------ DATA TO PROCESS
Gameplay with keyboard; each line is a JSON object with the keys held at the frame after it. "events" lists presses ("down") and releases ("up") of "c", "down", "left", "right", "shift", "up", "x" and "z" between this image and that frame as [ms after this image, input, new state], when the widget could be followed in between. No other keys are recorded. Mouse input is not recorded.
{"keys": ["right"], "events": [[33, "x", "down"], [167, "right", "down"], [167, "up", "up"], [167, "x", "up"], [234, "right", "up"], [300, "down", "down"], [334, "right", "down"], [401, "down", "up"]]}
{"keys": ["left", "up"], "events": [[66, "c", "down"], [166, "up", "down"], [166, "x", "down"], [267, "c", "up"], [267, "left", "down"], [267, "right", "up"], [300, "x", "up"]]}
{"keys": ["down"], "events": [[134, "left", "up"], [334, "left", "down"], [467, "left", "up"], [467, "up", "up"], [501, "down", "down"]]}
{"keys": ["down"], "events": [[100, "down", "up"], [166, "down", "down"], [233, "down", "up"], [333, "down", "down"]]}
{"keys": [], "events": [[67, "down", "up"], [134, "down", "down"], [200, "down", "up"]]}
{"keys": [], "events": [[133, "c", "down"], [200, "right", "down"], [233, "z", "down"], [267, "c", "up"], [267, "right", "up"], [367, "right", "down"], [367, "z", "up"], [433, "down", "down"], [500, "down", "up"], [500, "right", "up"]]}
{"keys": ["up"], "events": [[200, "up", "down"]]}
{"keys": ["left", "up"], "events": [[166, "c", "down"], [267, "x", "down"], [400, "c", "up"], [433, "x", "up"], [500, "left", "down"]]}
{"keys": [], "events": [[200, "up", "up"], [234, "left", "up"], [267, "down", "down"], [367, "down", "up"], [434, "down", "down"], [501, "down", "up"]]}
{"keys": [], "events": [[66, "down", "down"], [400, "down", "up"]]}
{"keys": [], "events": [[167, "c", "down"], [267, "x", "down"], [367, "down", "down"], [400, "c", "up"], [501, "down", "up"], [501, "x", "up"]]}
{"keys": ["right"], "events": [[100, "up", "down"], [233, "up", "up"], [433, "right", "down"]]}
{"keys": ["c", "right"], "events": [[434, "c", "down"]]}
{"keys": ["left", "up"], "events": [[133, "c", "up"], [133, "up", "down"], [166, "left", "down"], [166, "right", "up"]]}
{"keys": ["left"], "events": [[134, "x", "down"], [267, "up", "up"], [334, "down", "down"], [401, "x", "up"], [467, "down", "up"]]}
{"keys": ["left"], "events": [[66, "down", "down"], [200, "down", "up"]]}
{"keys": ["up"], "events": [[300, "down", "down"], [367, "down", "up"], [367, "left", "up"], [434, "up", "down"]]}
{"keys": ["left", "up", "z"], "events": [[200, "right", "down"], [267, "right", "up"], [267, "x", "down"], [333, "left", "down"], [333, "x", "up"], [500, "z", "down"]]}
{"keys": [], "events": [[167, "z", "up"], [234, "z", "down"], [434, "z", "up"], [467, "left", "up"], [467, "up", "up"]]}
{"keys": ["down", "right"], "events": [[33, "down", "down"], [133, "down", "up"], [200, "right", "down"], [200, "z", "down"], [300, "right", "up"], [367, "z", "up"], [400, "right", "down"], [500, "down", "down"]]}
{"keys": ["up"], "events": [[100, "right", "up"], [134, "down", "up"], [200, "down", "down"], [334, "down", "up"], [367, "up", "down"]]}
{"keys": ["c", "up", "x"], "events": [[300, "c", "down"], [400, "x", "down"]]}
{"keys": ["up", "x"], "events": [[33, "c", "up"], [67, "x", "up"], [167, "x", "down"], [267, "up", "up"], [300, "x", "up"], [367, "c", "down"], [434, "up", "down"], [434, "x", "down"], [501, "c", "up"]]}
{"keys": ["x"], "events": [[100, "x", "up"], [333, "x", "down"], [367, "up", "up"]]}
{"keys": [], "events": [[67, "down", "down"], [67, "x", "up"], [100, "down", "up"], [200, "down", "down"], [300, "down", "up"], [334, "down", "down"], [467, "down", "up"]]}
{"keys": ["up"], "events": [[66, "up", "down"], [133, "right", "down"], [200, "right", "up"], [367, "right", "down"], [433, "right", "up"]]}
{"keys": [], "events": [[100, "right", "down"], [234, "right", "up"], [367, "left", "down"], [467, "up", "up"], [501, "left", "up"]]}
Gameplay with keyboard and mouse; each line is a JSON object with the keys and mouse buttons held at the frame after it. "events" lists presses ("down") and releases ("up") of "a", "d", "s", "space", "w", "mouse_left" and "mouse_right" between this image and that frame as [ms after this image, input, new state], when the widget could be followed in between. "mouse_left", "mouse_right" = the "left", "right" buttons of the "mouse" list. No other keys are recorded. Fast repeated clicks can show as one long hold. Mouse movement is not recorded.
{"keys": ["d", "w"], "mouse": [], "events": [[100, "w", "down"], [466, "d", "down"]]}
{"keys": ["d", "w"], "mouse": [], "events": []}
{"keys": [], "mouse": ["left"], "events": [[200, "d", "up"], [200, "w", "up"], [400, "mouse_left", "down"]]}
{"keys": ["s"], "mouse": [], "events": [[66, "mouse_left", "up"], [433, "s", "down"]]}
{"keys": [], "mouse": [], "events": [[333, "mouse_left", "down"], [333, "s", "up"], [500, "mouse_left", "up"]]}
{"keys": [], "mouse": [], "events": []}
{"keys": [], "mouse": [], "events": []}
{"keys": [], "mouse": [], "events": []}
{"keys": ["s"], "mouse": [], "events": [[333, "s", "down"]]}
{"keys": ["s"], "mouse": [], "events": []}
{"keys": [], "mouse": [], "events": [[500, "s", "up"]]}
------------
From the data, pick out every line that includes "keyboard".

- **SOLUTION TO THIS PROBLEM**:
Gameplay with keyboard; each line is a JSON object with the keys held at the frame after it. "events" lists presses ("down") and releases ("up") of "c", "down", "left", "right", "shift", "up", "x" and "z" between this image and that frame as [ms after this image, input, new state], when the widget could be followed in between. No other keys are recorded. Mouse input is not recorded.
Gameplay with keyboard and mouse; each line is a JSON object with the keys and mouse buttons held at the frame after it. "events" lists presses ("down") and releases ("up") of "a", "d", "s", "space", "w", "mouse_left" and "mouse_right" between this image and that frame as [ms after this image, input, new state], when the widget could be followed in between. "mouse_left", "mouse_right" = the "left", "right" buttons of the "mouse" list. No other keys are recorded. Fast repeated clicks can show as one long hold. Mouse movement is not recorded.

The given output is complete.